Just at this time the French Revolution commenced, and there was expectation of a war with France; the press-gangs were ordered out, and the seamen, aware of it, remained concealed until they should leave the town. But my mother had made up her mind. She found out an officer who commanded one of the press-gangs, gave her address, and, having supplied my father with spirits until he was stupefied, she let in the gang, and before morning my father was safe on board of the tender lying off the Tower. This treachery on her part my father did not discover until some time afterward; and it was the occasion of a scene between them, as I shall hereafter show. The next day my mother went on board of the tender to visit my father, put her cambric handkerchief to her eyes, pressed his hand between the iron bars, and lamented his hard fate, and her hard fate; but when requested by him to smuggle a little liquor in a bladder to comfort him with, she tossed up her head, and declared "that nothing could induce her to do anything so ungenteel." Whereupon my father turned away, lamenting the day that ever he had married a lady's ladies' maid.

A day or two afterward my mother brought my father his kit of clothes, and two pounds of his own money. As a war was expected, my mother would have persuaded my father to give her his "will and power" to receive his prize money; but my father, grown comparatively wiser, positively refused. He turned away on his heel, and they parted.

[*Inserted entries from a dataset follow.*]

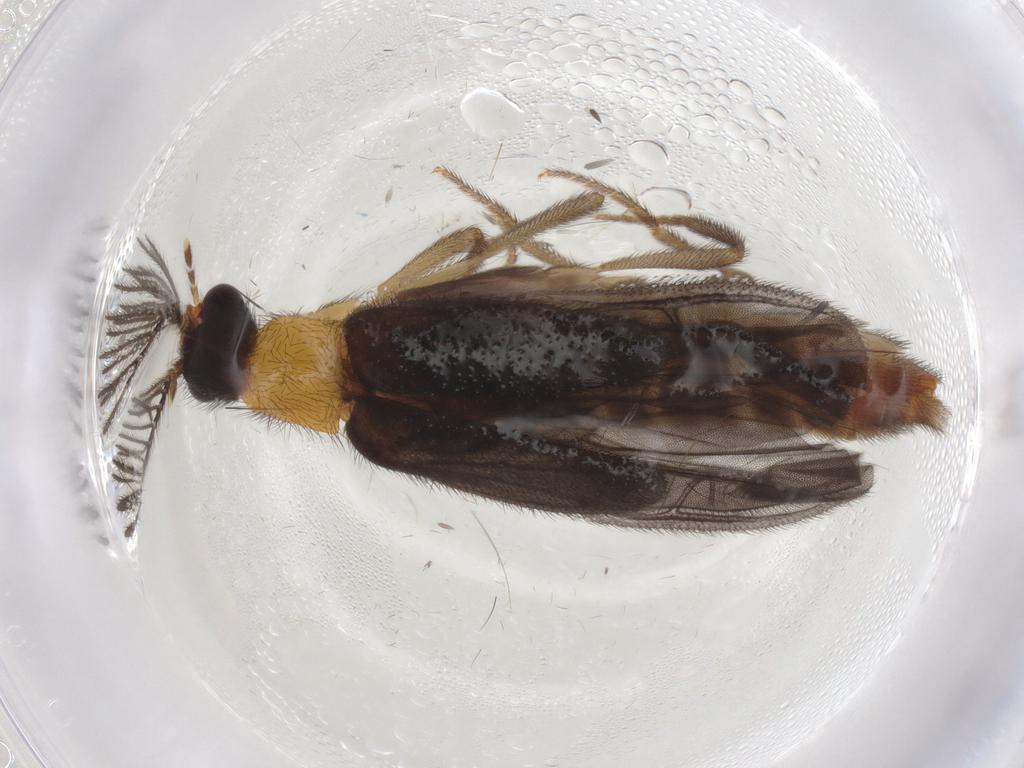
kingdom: Animalia
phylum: Arthropoda
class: Insecta
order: Coleoptera
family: Phengodidae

I shall, for the present, leave my father to his fortunes, and follow those of my mother. Convinced by his refusal to sign the deed, which she had brought ready prepared with her, that she had little in future to expect from my father, and aware probably of the risk incurred by a seaman from "battle, fire, and wreck," she determined this time to husband her resources, and try if she could not do something for herself. At first she thought of going again into service and putting me out to nurse; but she discovered that my father's return was not without its consequences, and that she was again to be a mother. She therefore hired rooms in Fisher's Alley, a small street still existing in Greenwich, and indeed still a general thoroughfare. Here, in due time, she was brought to bed of a daughter, whom she christened by the name of Virginia; not so much out of respect to her last mistress, who bore that name, as because she considered it peculiarly ladylike and genteel.